«I cani pagano con la loro vita il fatto di dover rimanere dentro al canile e non viene fatto niente per farli adottare perché dietro c’è il business del randagismo, per ogni cane la struttura riceve 3 euro e 50 al giorno, moltiplicato per 600 basta farsi i conti per capire di che cifra parliamo». A parlare è un’ex volontaria di un canile municipale che racconta cosa si nasconde dietro quelle gabbie sovraffollate e spesso sporche per carenza di personale.
«Ci sono canili dove vivono anche 600 cani che vengono gestiti soltanto da 4 inservienti con nessuna competenza cinofila. I cani vengono stallati dentro le gabbie, non escono mai e non c’è nessuna tutela del benessere animale», denuncia la donna. Una situazione di stallo che troviamo da Nord a Sud, come ci dice il dossier sul randagismo pubblicato annualmente dalla Lav. Come funziona questo business?
«La media della diaria giornaliera per ogni cane è di 3.50 euro per il rifugio e dai 10 anche 12 euro per la parte che riguarda il sanitario. Un giro di soldi incredibile che i Comuni versano direttamente ai gestori delle strutture», dice ancora. Parliamo, quindi, di soldi pubblici che però, in alcuni casi (senza fare di tutta l’erba un fascio), non vengono utilizzati per il benessere degli animali. Secondo l’ex volontaria, ci sono canili dove oltre 600 cani vengono gestiti da quattro operatori.
«Ci sono cani che dovrebbero essere accompagnati a morire e non vengono accompagnati perché anche quei 3,50 euro per quella settimana, per quei 15 giorni o il mese che il cane rimane in vita, sono soldi che vengono dati al gestore», continua. «E il gestore per fare questo gioco, elargisce soldi a una marea di persone: a volontari che si lasciano corrompere perché prendono soldi, alle associazioni, alcune non tutte per fortuna, che diminuiscono la quantità di uscita dei cani fino ai veterinari consenzienti».
Nelle gabbie sporche, i cani vivono ammassati, spesso non c’è tempo di farli uscire tutti. Si trasformano così in automi, ferendosi zampe e muso contro le recinzioni. Diventano aggressivi e spaventati. «Viene inoculato il microchip e se sono disponibili vengono fatti i vaccini, se non è disponibile viene fatto dopo o in alcuni casi prossimo all’adozione, mentre la sterilizzazione dipende dai canili, in alcuni vengono messi i maschi con i maschi, le femmine con le femmine, con tutto quello che consegue, tipo morsicature e sbranamenti». Ma non solo, in alcuni canili secondo l’ex volontaria viene proprio scoraggiata l’adozione.

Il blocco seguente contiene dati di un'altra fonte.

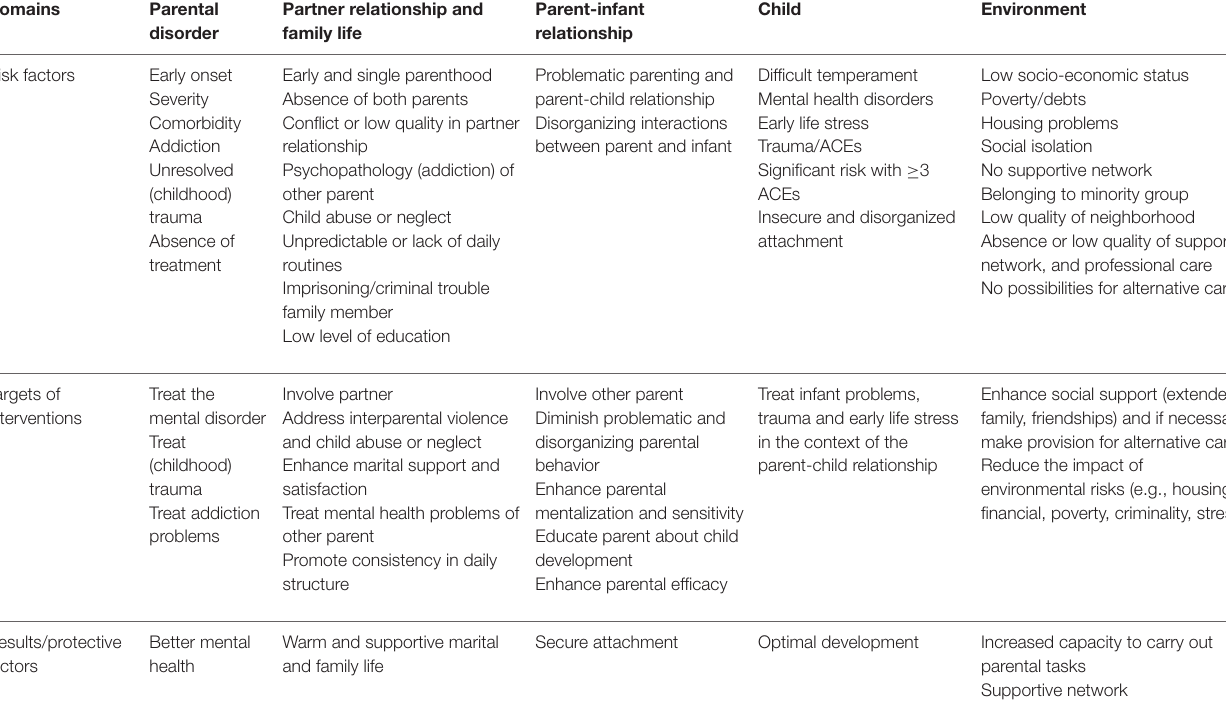
TABLE 3 | Risk factors and targets of intervention in different domains to prevent for intergenerational transmission of psychopathology and adverse outcome.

«Molti non hanno una pagina internet del canile dove sono presenti le foto di tutti i cani, con i dati, il tipo di profilassi perché non c’è nessuno che si prende la briga di farlo», dice. E i volontari? «Ben graditi finché non si scopriva che avevano abbastanza contatti per poter tirare fuori un numero di cani importante e quando riuscivano a tirarli fuori c’era una lungaggine che veniva utilizzata per scoraggiare le adozioni».

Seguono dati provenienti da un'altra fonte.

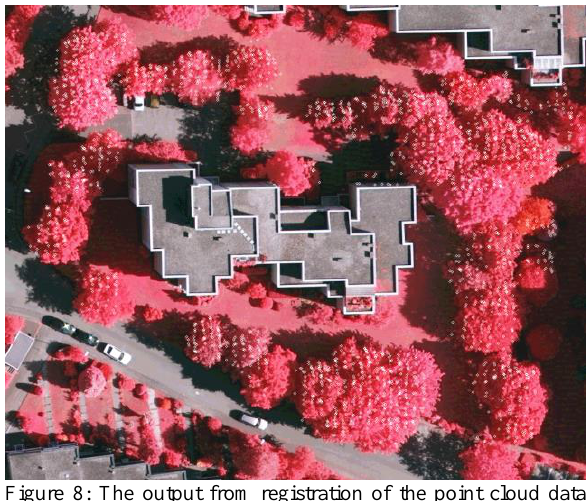
Figure 8: The output from registration of the point cloud data on the image after applying the corrections.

Cosa succede nei cosiddetti canili lager lo denuncia da anni la onlus L’altra zampa con le immagini di repertorio che avete visto nel video. «Il problema è che non ci sono i controlli, perché chi dovrebbe farli, non li fa- spiega Giusi Teresano, presidente de L’altra zampa onlus- parliamo delle Asp territoriali. Il paradosso è che ci vorrebbero i controllori per chi è preposto a controllare».

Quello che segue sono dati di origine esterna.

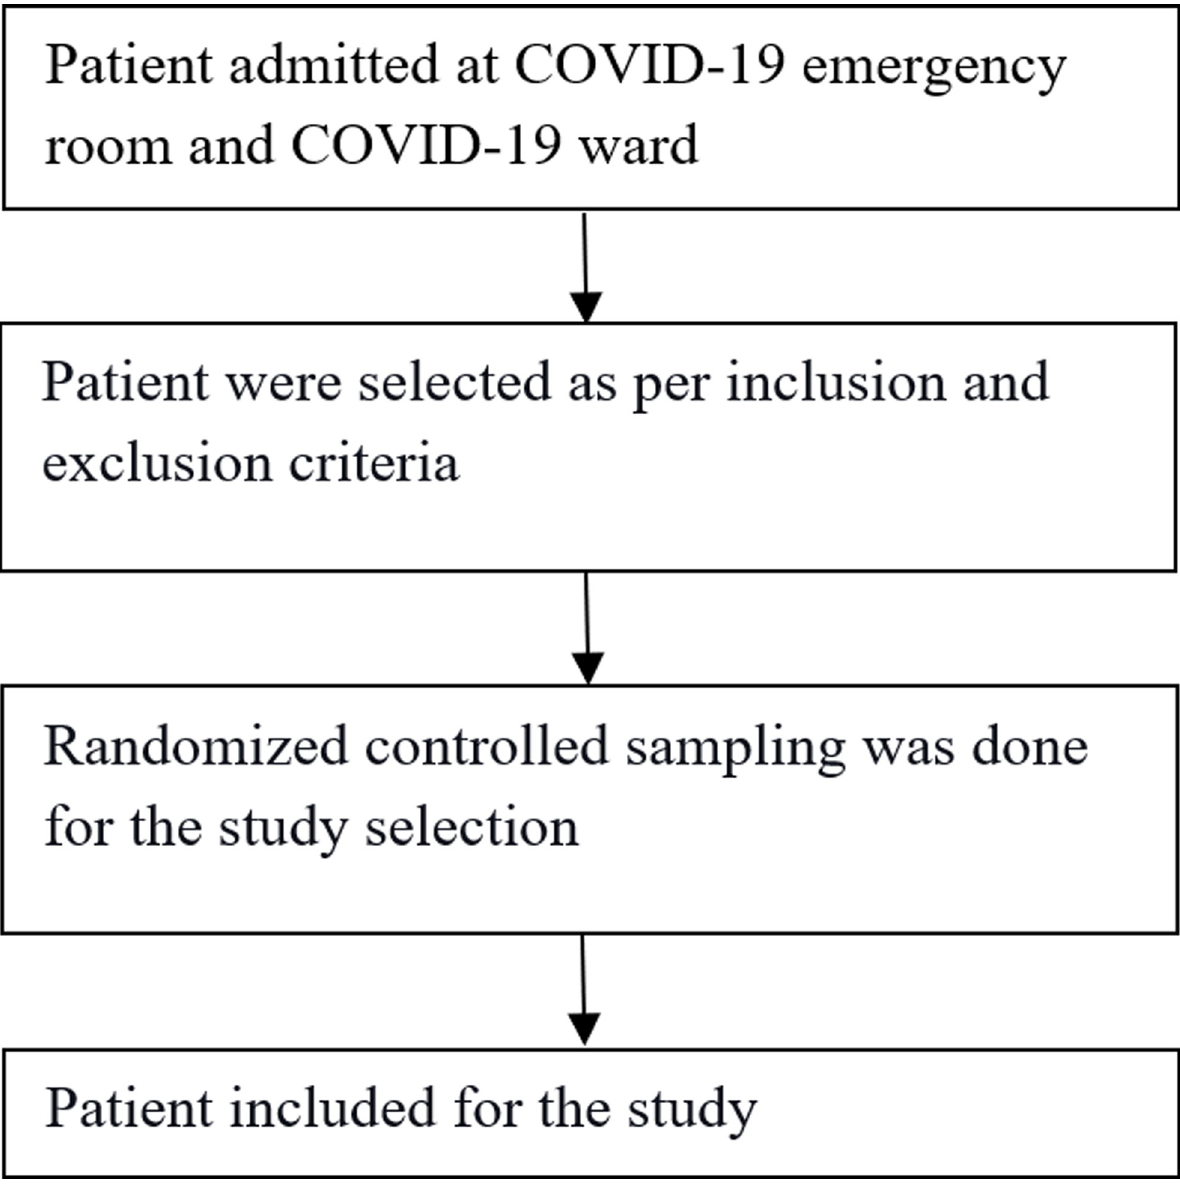
Fig 1. Study flowchart for selection of study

Soprattutto perché, non è facile scoprire se siamo di fronte a un canile lager.
«Spesso i primi box, quelli esterni, sono tenuti bene per dare l’impressione di un canile in regola, ma quello che si cela dietro sono cani ammassati, gabbie sporche e animali tenuti in condizioni pessime», dice ancora l’altra zampa che ricordiamolo insieme a LNDC e Lav avevano denunciato gli orrori di due strutture nel catanese gestite dall’associazione Nova Entra.
Processo ancora in corso, ma in cui il Tribunale di Catania ha negato la costituzione di parte civile delle associazioni che avevano portato alla luce gli orrori. «Una situazione inspiegabile e paradossale», chiosa Teresano.